On Christmas morning, Olivia came round as soon as she’d finished opening gifts with her family. David presented her with a parcel, a small box, not small enough to contain an engagement ring – and I was so relieved about that I felt a little giddy with it.

When Olivia opened her gift, there was simply a little piece of paper folded up inside.

‘What is it?’ I asked, peering over to see.

Olivia had tears of happiness in her eyes. She threw her arms around David’s neck and hugged him, and then she finally showed me the piece of paper.

‘We’re going to go do some behind–the-scenes animal feeds at the zoo,’ she said, and her brown eyes were sparkling with joy and delight.

She seemed overtly excited about this gift, in the way that a person can only be excited when a gesture truly speaks to something that they desperately wanted to do. I looked at David, and he was so pleased with himself – I could see that her happiness made him happy. There was no doubt at all in my mind then that David loved Olivia. And when I saw the way that Olivia looked at David, I really started to wonder. If this relationship didn’t fade, would she do everything within her power to make my son happy? She was at university too, and clearly very focused on her vet studies: would that career come before David in the future? Or if they did stay together long enough to build a shared life, would she do as a good wife should, and lay her own needs down in order to support my son?
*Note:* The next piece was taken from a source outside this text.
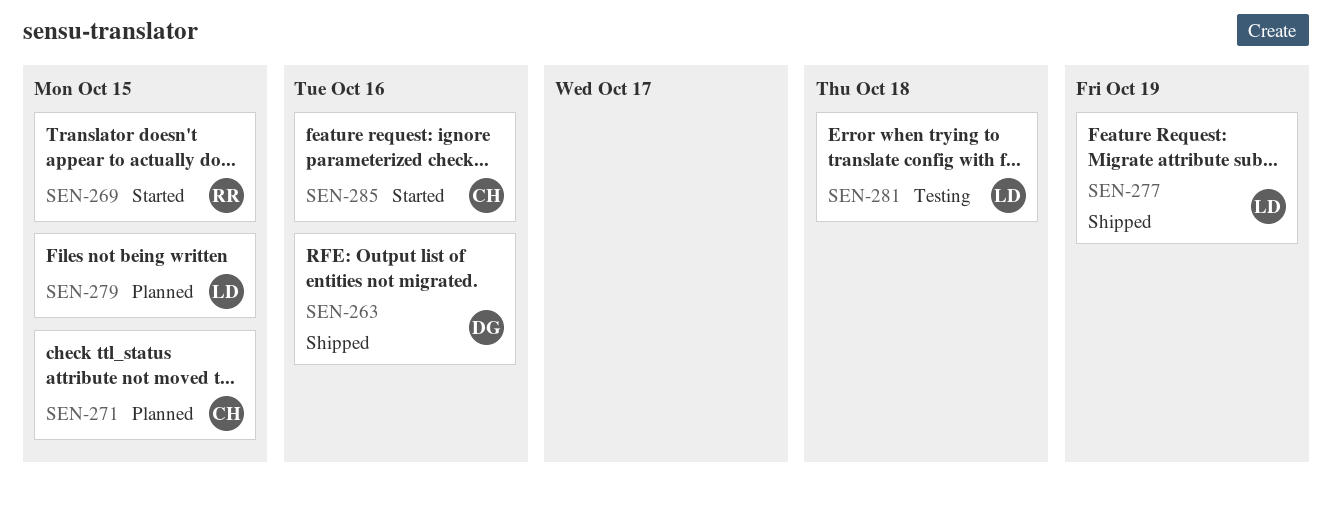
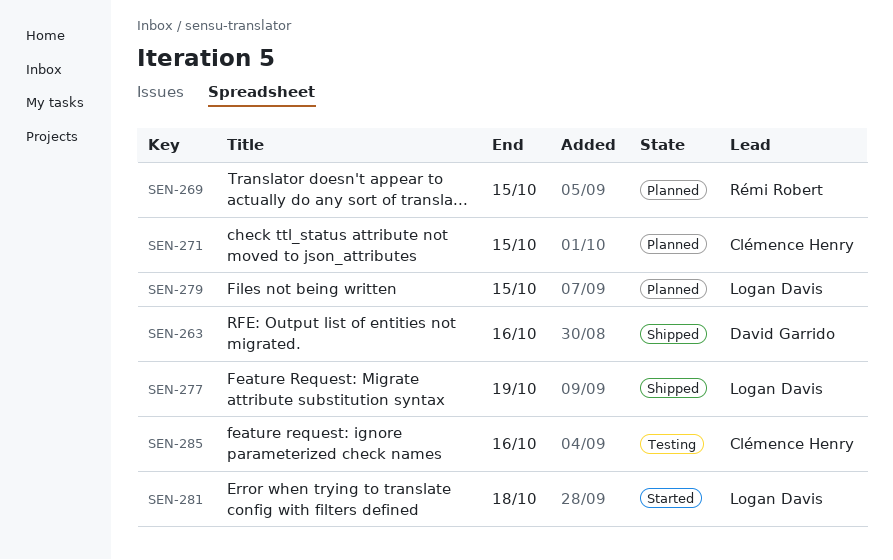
SEN-269, status: Started -> Planned
SEN-281, status: Testing -> Started
SEN-285, status: Started -> Testing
I wondered if Olivia knew the unspoken promise she made David when she looked at him with love shining in her eyes like that. I wondered if this clever, quiet girl realised the sacrifices that becoming a good wife and mother would require of her. I wondered if she understood that to commit fully to a man meant a life that sometimes felt hollow, because her purpose one day would be to build and sustain her family. I knew girls of Olivia and David’s generation liked to kid themselves about careers and independence and feminism – but equally, I’d seen enough women try ‘to have it all’ to be quite certain that motherhood inevitably commanded a determined selflessness. That was just the way of the world.

And it was all ahead of her; ahead of them, if they decided to walk the path of life together.

I was still hopeful it was just one of those romances young adults tumble in and out of when they’re trying to figure the world out. But over time, Olivia became an awkward addition to the fabric of our family.